The Smartboard is a wonderful tool to use with your students — great for whole group, guided practice, and independent practice exercises. You can also use the Smartboard as a center activity. But after teaching a workshop on “Getting to Know the Smartboard” my teachers had one main concern: “How do we manage the rest of our class while there is only one student who is interacting with the Smartboard at the front of the room? I threw this question back at my teachers and asked them how they would handle the management issue. Here are some of their tips:
- Have the students write examples on their own worksheet that is set up like the Smartboard template. For example, if you are doing a Venn Diagram on the Smartboard, the students should be writing answers in their own Venn Diagram at their desks.
- Create pre-made answers on pieces of paper that they can place in their own Venn Diagrams at their seats (using paper, cut-and-paste).
- At our schools, the teachers have plastic rings that can be hooked together to make a Venn Diagram. The students could use these at their seats for more of a guided practice activity.
- Provide the students sitting at their seats or in the circle with an activity that corresponds to the activity currently taking place on the Smartboard. For example, I have had preschool students singing a song (and learning it) while the student at the Smartboard did an interactive flannel board activity. I played a music CD in the background with the music from Hickory, Dickory Dock. The students sitting in the circle sang while the helper moved the mouse up and down the clock on the Smartboard.
- Give students answers or questions on slips of paper, allowing them to take turns coming up to the Smartboard. This will keep them focused on the lesson as they wait for their turn to come. (This reminds me of the zip-around games) For example, each student is given a part of a plant to label. When it is time for that part to be labeled, the student comes up to the Smartboard and either writes the name of the part or clicks and drags the name of the part.
- Create your own whiteboards for students to use at their desks with laminated white poster board, or have students use individual dry erase boards at their seats. Provide the template for the students to place on top of their “whiteboard.”
- Slide in some heavy paper (or a hard copy of the template) into a three ring binder page protector. Students use dry erase markers to write on their pages.

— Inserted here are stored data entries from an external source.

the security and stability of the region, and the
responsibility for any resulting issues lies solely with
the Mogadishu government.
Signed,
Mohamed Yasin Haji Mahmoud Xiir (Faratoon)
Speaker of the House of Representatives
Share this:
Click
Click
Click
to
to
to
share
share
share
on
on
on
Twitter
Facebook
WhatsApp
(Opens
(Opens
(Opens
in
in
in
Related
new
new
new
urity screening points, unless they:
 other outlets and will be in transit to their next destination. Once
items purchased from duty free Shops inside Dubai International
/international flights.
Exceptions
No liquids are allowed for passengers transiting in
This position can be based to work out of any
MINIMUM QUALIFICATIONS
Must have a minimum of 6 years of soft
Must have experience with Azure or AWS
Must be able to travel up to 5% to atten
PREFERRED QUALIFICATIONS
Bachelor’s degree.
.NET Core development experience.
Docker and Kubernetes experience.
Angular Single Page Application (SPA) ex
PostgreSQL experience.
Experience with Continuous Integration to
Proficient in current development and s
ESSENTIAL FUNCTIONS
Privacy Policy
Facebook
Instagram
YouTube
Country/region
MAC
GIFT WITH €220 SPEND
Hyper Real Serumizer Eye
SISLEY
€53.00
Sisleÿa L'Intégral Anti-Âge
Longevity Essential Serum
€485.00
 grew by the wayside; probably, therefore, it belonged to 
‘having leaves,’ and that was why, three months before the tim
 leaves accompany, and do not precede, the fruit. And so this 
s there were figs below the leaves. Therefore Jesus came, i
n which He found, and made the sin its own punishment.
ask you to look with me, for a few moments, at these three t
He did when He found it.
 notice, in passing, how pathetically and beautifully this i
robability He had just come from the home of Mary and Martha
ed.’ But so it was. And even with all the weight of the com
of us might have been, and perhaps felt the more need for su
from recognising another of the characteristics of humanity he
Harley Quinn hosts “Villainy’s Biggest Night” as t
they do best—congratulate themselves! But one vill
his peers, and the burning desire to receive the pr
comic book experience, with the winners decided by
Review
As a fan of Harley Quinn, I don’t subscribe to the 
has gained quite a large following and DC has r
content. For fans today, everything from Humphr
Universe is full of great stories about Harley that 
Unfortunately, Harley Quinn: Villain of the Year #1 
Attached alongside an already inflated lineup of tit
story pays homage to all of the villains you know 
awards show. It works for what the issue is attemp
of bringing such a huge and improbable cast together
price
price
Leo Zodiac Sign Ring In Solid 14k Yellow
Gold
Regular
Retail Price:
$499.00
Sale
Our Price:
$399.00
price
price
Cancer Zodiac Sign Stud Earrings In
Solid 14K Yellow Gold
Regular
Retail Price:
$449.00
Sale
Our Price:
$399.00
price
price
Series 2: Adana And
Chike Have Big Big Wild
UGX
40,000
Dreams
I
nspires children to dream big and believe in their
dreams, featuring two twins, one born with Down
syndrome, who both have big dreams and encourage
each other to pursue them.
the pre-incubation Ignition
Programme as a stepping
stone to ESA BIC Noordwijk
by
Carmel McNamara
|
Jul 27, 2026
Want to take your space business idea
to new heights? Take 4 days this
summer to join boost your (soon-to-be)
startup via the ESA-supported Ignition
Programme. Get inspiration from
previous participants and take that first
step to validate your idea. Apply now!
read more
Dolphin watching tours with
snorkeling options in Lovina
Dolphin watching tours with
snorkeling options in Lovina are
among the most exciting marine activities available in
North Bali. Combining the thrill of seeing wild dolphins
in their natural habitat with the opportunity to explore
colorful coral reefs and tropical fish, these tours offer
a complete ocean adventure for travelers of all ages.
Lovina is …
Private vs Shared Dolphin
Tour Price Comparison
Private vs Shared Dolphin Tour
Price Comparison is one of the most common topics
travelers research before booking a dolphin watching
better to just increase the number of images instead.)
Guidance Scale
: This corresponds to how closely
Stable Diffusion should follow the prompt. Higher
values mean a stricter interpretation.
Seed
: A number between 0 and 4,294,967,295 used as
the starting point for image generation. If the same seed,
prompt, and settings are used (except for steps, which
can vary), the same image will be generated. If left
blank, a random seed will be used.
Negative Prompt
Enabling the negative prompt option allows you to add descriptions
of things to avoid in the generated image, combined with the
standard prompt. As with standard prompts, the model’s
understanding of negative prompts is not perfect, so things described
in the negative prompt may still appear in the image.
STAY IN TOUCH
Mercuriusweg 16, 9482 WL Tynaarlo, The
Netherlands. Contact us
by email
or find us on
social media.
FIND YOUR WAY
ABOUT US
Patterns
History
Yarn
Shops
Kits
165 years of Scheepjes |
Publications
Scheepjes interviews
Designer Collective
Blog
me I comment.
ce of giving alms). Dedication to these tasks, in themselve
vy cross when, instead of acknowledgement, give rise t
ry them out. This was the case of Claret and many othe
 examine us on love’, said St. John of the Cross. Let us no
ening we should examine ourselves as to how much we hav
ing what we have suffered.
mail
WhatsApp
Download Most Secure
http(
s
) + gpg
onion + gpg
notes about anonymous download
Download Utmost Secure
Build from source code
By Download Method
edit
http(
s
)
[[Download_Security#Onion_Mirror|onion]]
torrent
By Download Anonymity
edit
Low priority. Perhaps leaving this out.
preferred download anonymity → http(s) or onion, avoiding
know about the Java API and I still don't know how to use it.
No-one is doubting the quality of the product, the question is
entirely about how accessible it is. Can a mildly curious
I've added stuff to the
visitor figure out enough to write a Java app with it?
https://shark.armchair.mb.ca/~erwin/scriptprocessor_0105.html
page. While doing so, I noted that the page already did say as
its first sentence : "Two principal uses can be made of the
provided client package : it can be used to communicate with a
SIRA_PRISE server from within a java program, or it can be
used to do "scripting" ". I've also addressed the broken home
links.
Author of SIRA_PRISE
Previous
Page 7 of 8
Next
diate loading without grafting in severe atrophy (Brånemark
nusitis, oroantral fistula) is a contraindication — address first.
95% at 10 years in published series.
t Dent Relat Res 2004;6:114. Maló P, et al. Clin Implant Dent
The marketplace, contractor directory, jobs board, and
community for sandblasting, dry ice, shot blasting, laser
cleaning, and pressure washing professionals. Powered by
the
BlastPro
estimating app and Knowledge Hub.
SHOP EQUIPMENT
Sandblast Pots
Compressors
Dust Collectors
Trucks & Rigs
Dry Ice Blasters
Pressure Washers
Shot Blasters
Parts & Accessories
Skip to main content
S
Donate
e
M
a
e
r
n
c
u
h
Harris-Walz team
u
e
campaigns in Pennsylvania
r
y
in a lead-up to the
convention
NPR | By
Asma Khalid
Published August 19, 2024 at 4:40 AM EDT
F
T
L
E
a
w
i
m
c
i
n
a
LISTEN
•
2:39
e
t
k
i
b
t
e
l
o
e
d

- Create team activities for use with the Smartboard. Split the class into two teams and let the students take turns from each team to go up to the Smartboard and answer questions (such as math problems).
- Create a classroom job of “Presenter” or “Vanna” in which a student is responsible for helping with the Smartboard presentations for the week (for example, have that student help move the slides in a Powerpoint from one to the next.)
- Create a list of rules and procedures for times when you use the Smartboard. These can parallel your current classroom rules (for example, no talking while a student is working on the Smartboard, listen carefully at all times, be gentle with the Smartboard). Make a sign that you bring out only during Smartboard lessons.
I truly believe the Smartboard will take the place of the chalkboards or whiteboards currently used in most classrooms. Managing the use of the Smartboard should be viewed as if you were using the chalkboard or whiteboard as you normally do during lessons. As the teacher, preparing students for lessons is key to managing that lesson.